- _Page images and extracted text_:
--
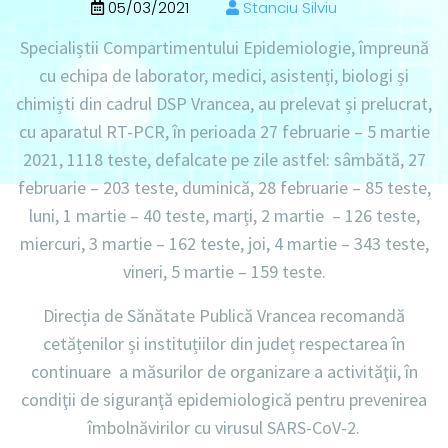
05/03/2021
Stanciu Silviu
Specialiștii Compartimentului Epidemiologie, împreună
cu echipa de laborator, medici, asistenți, biologi și
chimiști din cadrul DSP Vrancea, au prelevat și prelucrat,
cu aparatul RT-PCR, în perioada 27 februarie – 5 martie
2021, 1118 teste, defalcate pe zile astfel: sâmbătă, 27
februarie – 203 teste, duminică, 28 februarie – 85 teste,
luni, 1 martie – 40 teste, marți, 2 martie – 126 teste,
miercuri, 3 martie – 162 teste, joi, 4 martie – 343 teste,
vineri, 5 martie – 159 teste.
Direcția de Sănătate Publică Vrancea recomandă
cetățenilor și instituțiilor din județ respectarea în
continuare a măsurilor de organizare a activităţii, în
condiţii de siguranţă epidemiologică pentru prevenirea
îmbolnăvirilor cu virusul SARS-CoV-2.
--
- _Instructions for the task_:
Exact copies of the lines from the one containing "miercuri, 3 martie" through the final line of the records are all the answer should hold.

- _Exercise output_:
miercuri, 3 martie – 162 teste, joi, 4 martie – 343 teste,
vineri, 5 martie – 159 teste.
Direcția de Sănătate Publică Vrancea recomandă
cetățenilor și instituțiilor din județ respectarea în
continuare a măsurilor de organizare a activităţii, în
condiţii de siguranţă epidemiologică pentru prevenirea
îmbolnăvirilor cu virusul SARS-CoV-2.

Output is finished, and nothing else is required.